Consider what they need to be able to study, feel comfortable and live in the same space as you.

“Respect the person that you’re living with,” Poindexter said. “Don’t do something to them that you wouldn’t want them to do to you.”

DON’T

1. Avoid the issue

Especially if the issue is you. If you’ve been avoiding telling your roommate that you’re frustrated, or avoiding confrontation that looks bad on your end, it’s time to suck it up.

Take it from someone who avoided the issue: it is not the way to go. Arnold’s roommate constantly woke her up in the middle of the night and didn’t think saying something was necessary. “I kept thinking, ‘Oh maybe we’ll just kind of move past it,’ but I feel like it just kept getting worse,” Arnold said. “I feel like if you have an issue, try to bring it up to them.” 

2. Compromise your needs

While you should consider the other person’s needs, don’t agree to something that would make your life an actual living hell.

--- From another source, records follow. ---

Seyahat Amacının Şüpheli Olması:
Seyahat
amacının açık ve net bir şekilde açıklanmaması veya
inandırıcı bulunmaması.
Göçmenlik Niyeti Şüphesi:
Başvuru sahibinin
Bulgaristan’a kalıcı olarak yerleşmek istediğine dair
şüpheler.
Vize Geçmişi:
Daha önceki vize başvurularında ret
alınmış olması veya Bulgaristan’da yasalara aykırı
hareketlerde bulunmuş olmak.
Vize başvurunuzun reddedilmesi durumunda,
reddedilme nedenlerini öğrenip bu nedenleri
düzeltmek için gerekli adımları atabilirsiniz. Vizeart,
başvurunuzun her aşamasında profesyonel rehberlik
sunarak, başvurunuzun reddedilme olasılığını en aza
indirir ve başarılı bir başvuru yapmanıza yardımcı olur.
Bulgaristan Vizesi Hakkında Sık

It’s all about balance, after all.

“Roommate situations are kind of a give and take, so you do want to consider, you know, what you need in that scenario to be successful,” Andrews said.

3. Change yourself

If you’ve got a roommate who wants you to experience new things, great. If they’re pushing you to get rid of something you need in order to be happy, shut it down. Remember, living with another person involves adjustments on both ends.

“If there are certain things that are really important to you or certain things you know you need in order to feel comfortable and safe in your space, don’t make exceptions,” Andrews said.